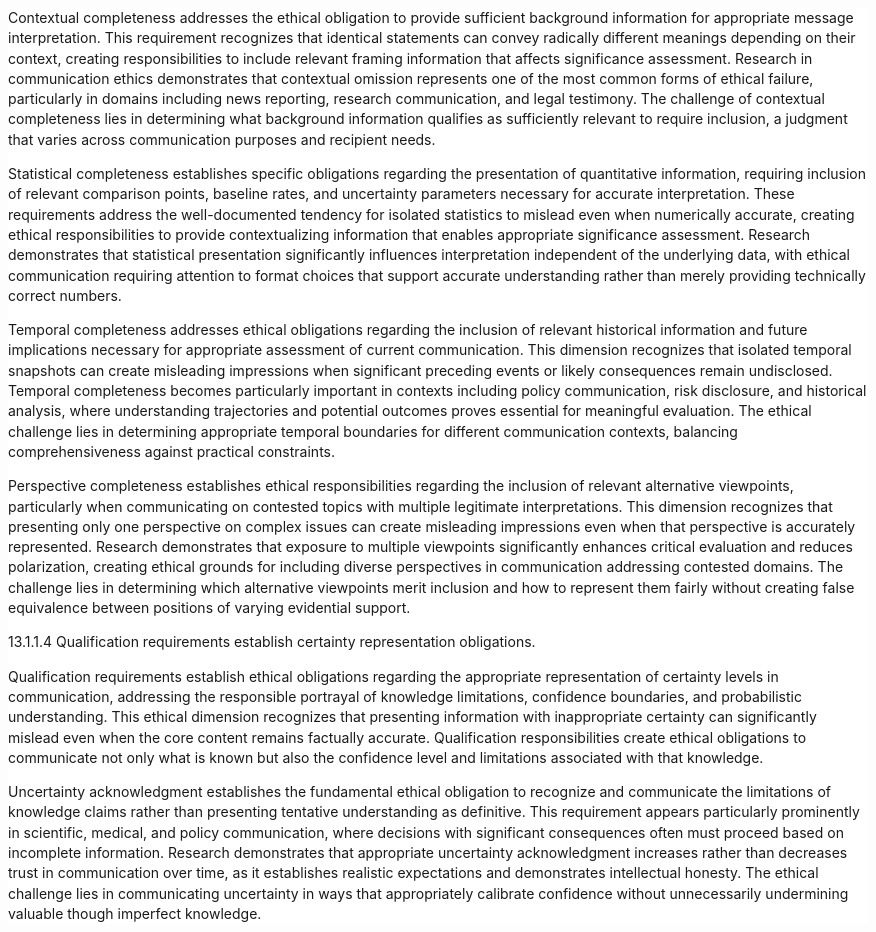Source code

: Contextual completeness addresses the ethical obligation to provide sufficient background information for appropriate message interpretation. This requirement recognizes that identical statements can convey radically different meanings depending on their context, creating responsibilities to include relevant framing information that affects significance assessment. Research in communication ethics demonstrates that contextual omission represents one of the most common forms of ethical failure, particularly in domains including news reporting, research communication, and legal testimony. The challenge of contextual completeness lies in determining what background information qualifies as sufficiently relevant to require inclusion, a judgment that varies across communication purposes and recipient needs.

Statistical completeness establishes specific obligations regarding the presentation of quantitative information, requiring inclusion of relevant comparison points, baseline rates, and uncertainty parameters necessary for accurate interpretation. These requirements address the well-documented tendency for isolated statistics to mislead even when numerically accurate, creating ethical responsibilities to provide contextualizing information that enables appropriate significance assessment. Research demonstrates that statistical presentation significantly influences interpretation independent of the underlying data, with ethical communication requiring attention to format choices that support accurate understanding rather than merely providing technically correct numbers.

Temporal completeness addresses ethical obligations regarding the inclusion of relevant historical information and future implications necessary for appropriate assessment of current communication. This dimension recognizes that isolated temporal snapshots can create misleading impressions when significant preceding events or likely consequences remain undisclosed. Temporal completeness becomes particularly important in contexts including policy communication, risk disclosure, and historical analysis, where understanding trajectories and potential outcomes proves essential for meaningful evaluation. The ethical challenge lies in determining appropriate temporal boundaries for different communication contexts, balancing comprehensiveness against practical constraints.

Perspective completeness establishes ethical responsibilities regarding the inclusion of relevant alternative viewpoints, particularly when communicating on contested topics with multiple legitimate interpretations. This dimension recognizes that presenting only one perspective on complex issues can create misleading impressions even when that perspective is accurately represented. Research demonstrates that exposure to multiple viewpoints significantly enhances critical evaluation and reduces polarization, creating ethical grounds for including diverse perspectives in communication addressing contested domains. The challenge lies in determining which alternative viewpoints merit inclusion and how to represent them fairly without creating false equivalence between positions of varying evidential support.

13.1.1.4 Qualification requirements establish certainty representation obligations.

Qualification requirements establish ethical obligations regarding the appropriate representation of certainty levels in communication, addressing the responsible portrayal of knowledge limitations, confidence boundaries, and probabilistic understanding. This ethical dimension recognizes that presenting information with inappropriate certainty can significantly mislead even when the core content remains factually accurate. Qualification responsibilities create ethical obligations to communicate not only what is known but also the confidence level and limitations associated with that knowledge.

Uncertainty acknowledgment establishes the fundamental ethical obligation to recognize and communicate the limitations of knowledge claims rather than presenting tentative understanding as definitive. This requirement appears particularly prominently in scientific, medical, and policy communication, where decisions with significant consequences often must proceed based on incomplete information. Research demonstrates that appropriate uncertainty acknowledgment increases rather than decreases trust in communication over time, as it establishes realistic expectations and demonstrates intellectual honesty. The ethical challenge lies in communicating uncertainty in ways that appropriately calibrate confidence without unnecessarily undermining valuable though imperfect knowledge.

-.-.-

Produce a verbatim copy of every entry, excluding pictures.

Source code

: Contextual completeness addresses the ethical obligation to provide sufficient background information for appropriate message interpretation. This requirement recognizes that identical statements can convey radically different meanings depending on their context, creating responsibilities to include relevant framing information that affects significance assessment. Research in communication ethics demonstrates that contextual omission represents one of the most common forms of ethical failure, particularly in domains including news reporting, research communication, and legal testimony. The challenge of contextual completeness lies in determining what background information qualifies as sufficiently relevant to require inclusion, a judgment that varies across communication purposes and recipient needs.

Statistical completeness establishes specific obligations regarding the presentation of quantitative information, requiring inclusion of relevant comparison points, baseline rates, and uncertainty parameters necessary for accurate interpretation. These requirements address the well-documented tendency for isolated statistics to mislead even when numerically accurate, creating ethical responsibilities to provide contextualizing information that enables appropriate significance assessment. Research demonstrates that statistical presentation significantly influences interpretation independent of the underlying data, with ethical communication requiring attention to format choices that support accurate understanding rather than merely providing technically correct numbers.

Temporal completeness addresses ethical obligations regarding the inclusion of relevant historical information and future implications necessary for appropriate assessment of current communication. This dimension recognizes that isolated temporal snapshots can create misleading impressions when significant preceding events or likely consequences remain undisclosed. Temporal completeness becomes particularly important in contexts including policy communication, risk disclosure, and historical analysis, where understanding trajectories and potential outcomes proves essential for meaningful evaluation. The ethical challenge lies in determining appropriate temporal boundaries for different communication contexts, balancing comprehensiveness against practical constraints.

Perspective completeness establishes ethical responsibilities regarding the inclusion of relevant alternative viewpoints, particularly when communicating on contested topics with multiple legitimate interpretations. This dimension recognizes that presenting only one perspective on complex issues can create misleading impressions even when that perspective is accurately represented. Research demonstrates that exposure to multiple viewpoints significantly enhances critical evaluation and reduces polarization, creating ethical grounds for including diverse perspectives in communication addressing contested domains. The challenge lies in determining which alternative viewpoints merit inclusion and how to represent them fairly without creating false equivalence between positions of varying evidential support.

13.1.1.4 Qualification requirements establish certainty representation obligations.

Qualification requirements establish ethical obligations regarding the appropriate representation of certainty levels in communication, addressing the responsible portrayal of knowledge limitations, confidence boundaries, and probabilistic understanding. This ethical dimension recognizes that presenting information with inappropriate certainty can significantly mislead even when the core content remains factually accurate. Qualification responsibilities create ethical obligations to communicate not only what is known but also the confidence level and limitations associated with that knowledge.

Uncertainty acknowledgment establishes the fundamental ethical obligation to recognize and communicate the limitations of knowledge claims rather than presenting tentative understanding as definitive. This requirement appears particularly prominently in scientific, medical, and policy communication, where decisions with significant consequences often must proceed based on incomplete information. Research demonstrates that appropriate uncertainty acknowledgment increases rather than decreases trust in communication over time, as it establishes realistic expectations and demonstrates intellectual honesty. The ethical challenge lies in communicating uncertainty in ways that appropriately calibrate confidence without unnecessarily undermining valuable though imperfect knowledge.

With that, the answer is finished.